Return a 2D array representing any matrix that fulfills the requirements. It’s guaranteed that at least one matrix that fulfills the requirements exists.

Solution 1

1. Generate the initial matrix which satisfy the rowSum.

2. Move the values forward or backward to fit in the colSum.
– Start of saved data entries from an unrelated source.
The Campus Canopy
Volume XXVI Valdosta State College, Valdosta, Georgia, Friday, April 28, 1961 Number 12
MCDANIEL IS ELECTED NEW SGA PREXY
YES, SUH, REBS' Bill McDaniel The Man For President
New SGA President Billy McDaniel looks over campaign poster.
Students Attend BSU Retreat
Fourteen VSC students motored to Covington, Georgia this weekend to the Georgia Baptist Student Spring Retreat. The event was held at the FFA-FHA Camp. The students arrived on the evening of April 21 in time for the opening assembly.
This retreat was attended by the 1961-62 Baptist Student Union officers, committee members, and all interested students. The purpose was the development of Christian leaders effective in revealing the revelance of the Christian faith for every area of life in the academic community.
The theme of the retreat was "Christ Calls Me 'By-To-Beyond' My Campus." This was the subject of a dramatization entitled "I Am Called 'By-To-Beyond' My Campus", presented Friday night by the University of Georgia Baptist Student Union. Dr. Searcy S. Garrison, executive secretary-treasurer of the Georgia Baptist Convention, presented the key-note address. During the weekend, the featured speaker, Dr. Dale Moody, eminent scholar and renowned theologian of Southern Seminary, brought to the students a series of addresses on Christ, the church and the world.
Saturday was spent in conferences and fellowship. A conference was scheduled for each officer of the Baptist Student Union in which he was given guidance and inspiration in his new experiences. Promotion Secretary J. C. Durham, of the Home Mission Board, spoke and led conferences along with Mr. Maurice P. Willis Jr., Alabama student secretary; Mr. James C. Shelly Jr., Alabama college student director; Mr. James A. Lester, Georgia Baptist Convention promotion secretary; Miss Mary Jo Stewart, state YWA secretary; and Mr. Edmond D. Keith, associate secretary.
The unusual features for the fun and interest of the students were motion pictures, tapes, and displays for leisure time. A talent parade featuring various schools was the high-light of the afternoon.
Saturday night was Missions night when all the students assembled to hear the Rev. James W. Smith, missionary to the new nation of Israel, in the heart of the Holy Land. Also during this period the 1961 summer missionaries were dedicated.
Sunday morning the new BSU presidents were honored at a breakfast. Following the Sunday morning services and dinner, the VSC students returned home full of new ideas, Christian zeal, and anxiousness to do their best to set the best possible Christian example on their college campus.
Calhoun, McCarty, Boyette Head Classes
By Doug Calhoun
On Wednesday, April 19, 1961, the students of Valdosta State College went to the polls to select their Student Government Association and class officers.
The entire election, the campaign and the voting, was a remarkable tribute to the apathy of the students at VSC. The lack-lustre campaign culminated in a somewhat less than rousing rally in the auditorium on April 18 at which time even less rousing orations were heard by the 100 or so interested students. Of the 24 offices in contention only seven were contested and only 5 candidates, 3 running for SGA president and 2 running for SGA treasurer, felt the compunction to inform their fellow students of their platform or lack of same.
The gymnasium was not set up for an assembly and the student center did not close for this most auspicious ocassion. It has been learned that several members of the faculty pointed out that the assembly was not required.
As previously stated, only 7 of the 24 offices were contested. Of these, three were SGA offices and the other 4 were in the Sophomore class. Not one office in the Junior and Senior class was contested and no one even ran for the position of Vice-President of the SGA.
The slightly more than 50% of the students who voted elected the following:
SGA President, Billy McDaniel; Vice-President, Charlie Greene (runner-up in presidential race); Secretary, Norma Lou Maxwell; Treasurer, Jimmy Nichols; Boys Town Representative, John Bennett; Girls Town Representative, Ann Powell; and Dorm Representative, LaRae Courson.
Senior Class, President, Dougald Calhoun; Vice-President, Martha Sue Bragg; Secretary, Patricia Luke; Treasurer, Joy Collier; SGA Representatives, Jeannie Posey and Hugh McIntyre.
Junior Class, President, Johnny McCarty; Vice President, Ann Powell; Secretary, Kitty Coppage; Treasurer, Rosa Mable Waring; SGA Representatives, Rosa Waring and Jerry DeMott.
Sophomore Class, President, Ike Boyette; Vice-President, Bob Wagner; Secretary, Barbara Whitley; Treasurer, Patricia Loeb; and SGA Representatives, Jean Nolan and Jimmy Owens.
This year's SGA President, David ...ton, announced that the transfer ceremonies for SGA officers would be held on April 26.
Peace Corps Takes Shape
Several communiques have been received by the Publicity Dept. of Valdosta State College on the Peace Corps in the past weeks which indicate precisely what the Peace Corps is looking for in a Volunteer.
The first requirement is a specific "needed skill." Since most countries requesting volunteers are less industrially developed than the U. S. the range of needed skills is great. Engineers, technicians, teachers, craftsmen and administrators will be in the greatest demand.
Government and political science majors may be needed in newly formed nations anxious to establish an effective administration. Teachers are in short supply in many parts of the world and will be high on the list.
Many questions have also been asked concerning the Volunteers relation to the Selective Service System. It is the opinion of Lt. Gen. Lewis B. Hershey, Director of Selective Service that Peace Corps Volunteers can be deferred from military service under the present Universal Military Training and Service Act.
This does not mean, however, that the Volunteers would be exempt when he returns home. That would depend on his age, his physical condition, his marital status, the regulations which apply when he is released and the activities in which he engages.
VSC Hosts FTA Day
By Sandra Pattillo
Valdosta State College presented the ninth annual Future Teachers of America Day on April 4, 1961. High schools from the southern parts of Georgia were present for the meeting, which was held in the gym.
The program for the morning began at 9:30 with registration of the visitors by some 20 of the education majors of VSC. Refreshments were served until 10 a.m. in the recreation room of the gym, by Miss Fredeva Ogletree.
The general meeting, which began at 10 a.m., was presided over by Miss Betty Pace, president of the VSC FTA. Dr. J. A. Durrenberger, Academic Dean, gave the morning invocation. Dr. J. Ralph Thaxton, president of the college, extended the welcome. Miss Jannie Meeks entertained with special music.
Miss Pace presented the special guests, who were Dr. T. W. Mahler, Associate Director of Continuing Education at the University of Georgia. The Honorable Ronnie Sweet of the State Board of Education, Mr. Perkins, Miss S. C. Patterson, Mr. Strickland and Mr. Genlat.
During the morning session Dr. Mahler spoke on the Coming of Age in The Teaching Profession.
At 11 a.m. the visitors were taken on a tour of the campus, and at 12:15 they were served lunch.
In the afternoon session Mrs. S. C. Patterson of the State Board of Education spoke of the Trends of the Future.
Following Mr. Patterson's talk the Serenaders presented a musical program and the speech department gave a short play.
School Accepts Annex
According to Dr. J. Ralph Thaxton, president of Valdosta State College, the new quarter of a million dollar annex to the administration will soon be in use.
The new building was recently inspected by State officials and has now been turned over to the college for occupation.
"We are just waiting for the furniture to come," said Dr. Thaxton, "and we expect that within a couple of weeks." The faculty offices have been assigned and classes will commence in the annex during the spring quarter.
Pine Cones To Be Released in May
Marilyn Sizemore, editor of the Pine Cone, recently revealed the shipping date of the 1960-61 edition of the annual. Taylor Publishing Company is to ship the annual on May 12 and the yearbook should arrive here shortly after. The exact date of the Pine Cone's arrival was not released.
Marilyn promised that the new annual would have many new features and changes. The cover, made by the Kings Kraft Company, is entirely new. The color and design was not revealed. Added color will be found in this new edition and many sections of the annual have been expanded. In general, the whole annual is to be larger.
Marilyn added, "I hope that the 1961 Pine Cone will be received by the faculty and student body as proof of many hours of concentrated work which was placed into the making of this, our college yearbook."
def restoreMatrix(self, rowSum, colSum):
    """
    :type rowSum: List[int]
    :type colSum: List[int]
    :rtype: List[List[int]]
    """
    self.R, self.C = len(rowSum), len(colSum)
    self.res =[[0] * self.C for _ in range(self.R)]
    
    for i, row in enumerate(self.res):
        self.res[i][0] = rowSum[i]
    # print(self.res)
    for j, cs in enumerate(colSum):
        currCol = sum([self.res[i][j] for i in range(self.R)])
        # print(currCol, cs)
        if currCol > cs:
            self.moveToAfterwords(j, currCol, cs)
        elif currCol < cs:
            self.getFromAfterwords(j, currCol, cs)
        else:
            continue
        
    return self.res
            
def moveToAfterwords(self, colIdx, currCol, cs):
    for j in range(colIdx+1, self.C):
        for i in range(self.R):
            if self.res[i][colIdx] > 0:
                tmp = min(self.res[i][colIdx], currCol - cs)
                self.res[i][colIdx] -= tmp
                self.res[i][j] += tmp
                currCol -= tmp
                # print(self.res)
                if currCol - cs == 0:
                    return
def getFromAfterwords(self, colIdx, currCol, cs):
    for j in range(colIdx+1, self.C):
        for i in range(self.R):
            if self.res[i][j] > 0:
                tmp = min(self.res[i][j], cs - currCol)
                self.res[i][colIdx] += tmp
                self.res[i][j] -= tmp
                currCol += tmp
                if currCol - cs == 0:
                    return

Solution 2 - Greedy

Reference

1. For each result value at A[i][j], we greedily take the min(row[i], col[j]).

2. Then we update the row sum and col sum: row[i] -= A[i][j], col[j] -= A[i][j]

   # Time O(mn)
   # Space O(mn)
   def restoreMatrix(self, row, col):
    m, n = len(row), len(col)
    A = [[0] * n for i in xrange(m)]
    for i in xrange(m):
        for j in xrange(n):
            A[i][j] = min(row[i], col[j])
            row[i] -= A[i][j]
            col[j] -= A[i][j]
    return A
   

   # Time O(mn) for initializing output
   # Time O(m + n) for process
   # Space O(mn)
   public int[][] restoreMatrix(int[] row, int[] col) {
    int m = row.length, n = col.length, i = 0, j = 0, a;
    int[][] A = new int[m][n];
    while (i < m && j < n) {
        a = A[i][j] = Math.min(row[i], col[j]);
        if ((row[i] -= a) == 0) ++i;
        if ((col[j] -= a) == 0) ++j;
    }
    return A;
   }